Sherwood: We have [various] hedge fund buckets, [and] each have different mandates. We have long/short equity, global tactical allocations; it really depends on where we’re going to benchmark that strategy. We’re going to look for alpha, and because we have specified benchmarks that we use as hurdles, we’re looking for managers that can crush those.

Josephaic: We use [ hedge funds] in a portable alpha construct. We don’t invest in hedge funds; we invest in hedged funds. Most of our managers are going to be beta or market neutral.

Current Preferred Strats

Josephaic: I’m never hot or heavy on any type of strategy. Diversification is the only free lunch.

Sherwood:  A great complement to [our] portfolio assets would be some trading strategies across asset classes: arbitrage strategies, with the interest rate hike cycle, maybe merger and risk arbitrage. Those are a few things on my radar.

Molnar: If [equity and/or interest] volatility increases, that should be good for certain hedge fund strategies, including macro, fixed-income relative value, equity relative value, long/short equity…I’ve been hearing and saying that for four years, so I don’t really know.

Chang: My favorite, personally, are sector specialist equity market neutral managers, [where] they lever up their fund 2-2.5 times such that they’re increasing returns on specific bets. So, if you have a skilled manager, you can still return 10-15% per year—that demonstrates skill.

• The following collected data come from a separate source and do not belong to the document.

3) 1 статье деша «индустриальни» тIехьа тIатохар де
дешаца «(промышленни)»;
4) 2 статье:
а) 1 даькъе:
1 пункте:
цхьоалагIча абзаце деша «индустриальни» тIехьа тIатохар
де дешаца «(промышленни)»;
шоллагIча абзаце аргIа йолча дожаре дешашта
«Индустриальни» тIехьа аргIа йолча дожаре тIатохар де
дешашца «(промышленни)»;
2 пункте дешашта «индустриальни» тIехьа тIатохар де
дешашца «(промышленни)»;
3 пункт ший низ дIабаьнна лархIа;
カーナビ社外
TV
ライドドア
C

Being equity market-neutral and being able to demonstrate the same amount of alpha, that’s what really makes sense to me.

Signals Regarding Manager Selection/De-Selection

 Josephaic: It’s relatively easy to evaluate track record. I want people that are in the business that are passionate about what they do, that aren’t necessarily loud about what they do. You want to be able to get through those tough environments when a manager has a drawdown and that they can come to you and explain what is going on, and you can have an honest conversation, as opposed to someone who doesn’t.

 Sherwood: Personality does matter. If you’re going through an eight-month stretch of underperformance or negative returns and you’re not the most likeable person, it’s going to be easier to pull the trigger on you. If you make your money in market mispricing or credit optionality, and you continue to do that and you’ve had some bad breaks, but you’re going to stay the course, that’s what I like.

Even if they’re managing money and their assets grow from $1 billion to $10 billion in the course of a couple of years and they’re not taking the risks that they would, and instead of a trader [become] an asset gatherer, that can be problematic.

Molnar: I fired a manager a few years ago, not because they were in a drawdown, but once I became convinced they never were going to be able to get out of that drawdown because of their psyche. Something snapped. It became clear that because he was in a drawdown, he didn’t feel comfortable putting risk on when the environment dictated that.